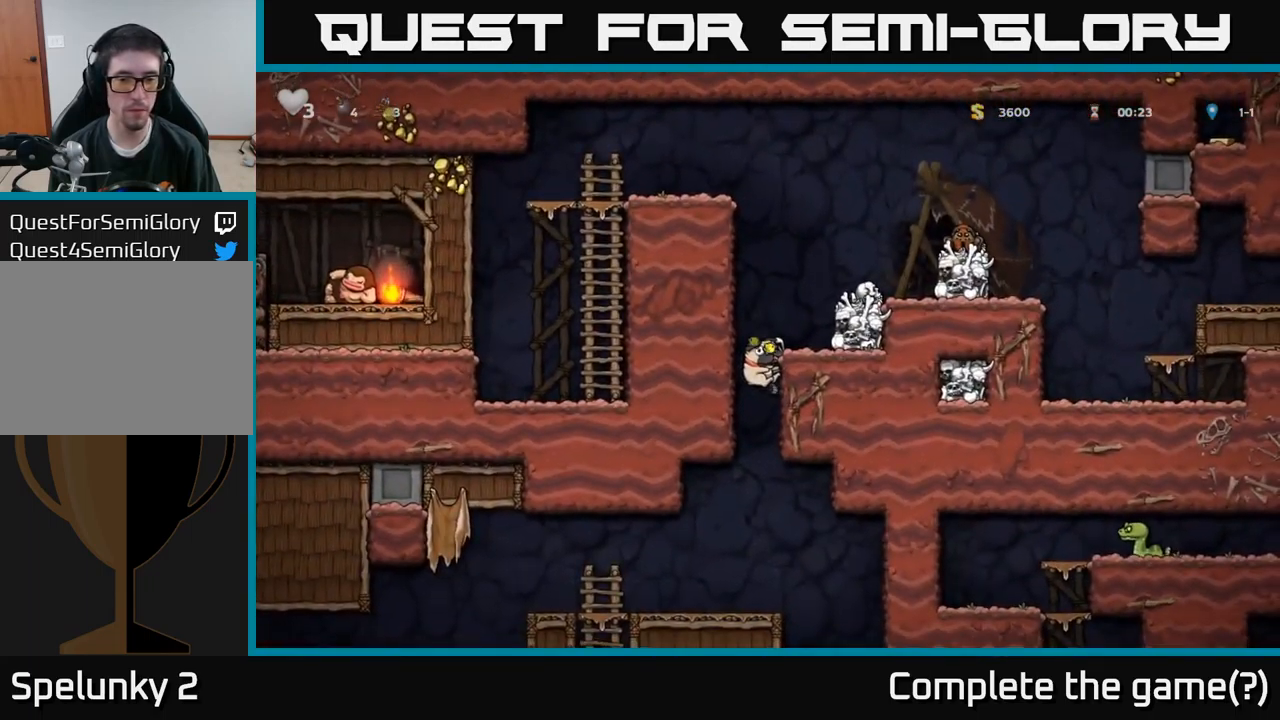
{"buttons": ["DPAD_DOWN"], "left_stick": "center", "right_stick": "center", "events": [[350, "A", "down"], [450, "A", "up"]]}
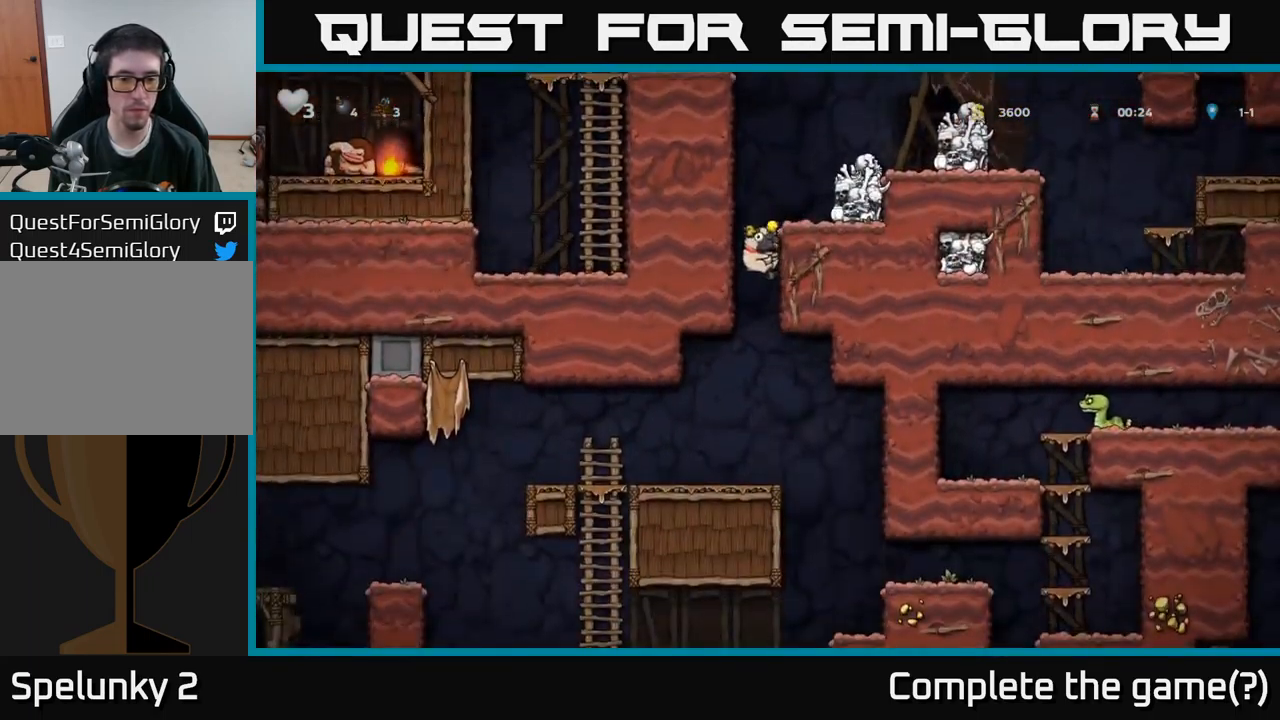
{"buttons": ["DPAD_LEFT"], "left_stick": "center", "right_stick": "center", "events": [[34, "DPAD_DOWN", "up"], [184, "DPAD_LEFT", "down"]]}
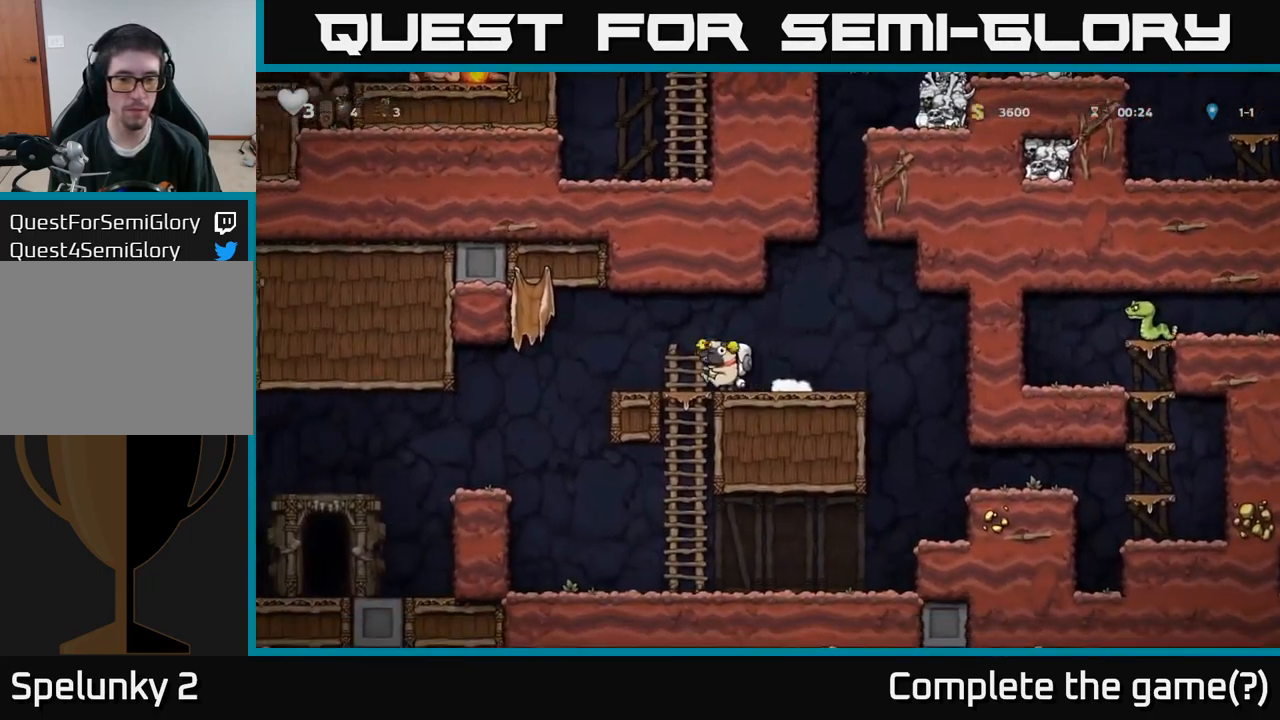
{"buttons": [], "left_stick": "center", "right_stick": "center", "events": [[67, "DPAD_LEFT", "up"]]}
━━━━━━━━━━━━━━━━━━━━
→ **Work required**: All of the material goes into the answer exactly as it stands, except for the pictures.

→ **Completed exercise**:
{"buttons": ["DPAD_DOWN"], "left_stick": "center", "right_stick": "center", "events": [[350, "A", "down"], [450, "A", "up"]]}
{"buttons": ["DPAD_LEFT"], "left_stick": "center", "right_stick": "center", "events": [[34, "DPAD_DOWN", "up"], [184, "DPAD_LEFT", "down"]]}
{"buttons": [], "left_stick": "center", "right_stick": "center", "events": [[67, "DPAD_LEFT", "up"]]}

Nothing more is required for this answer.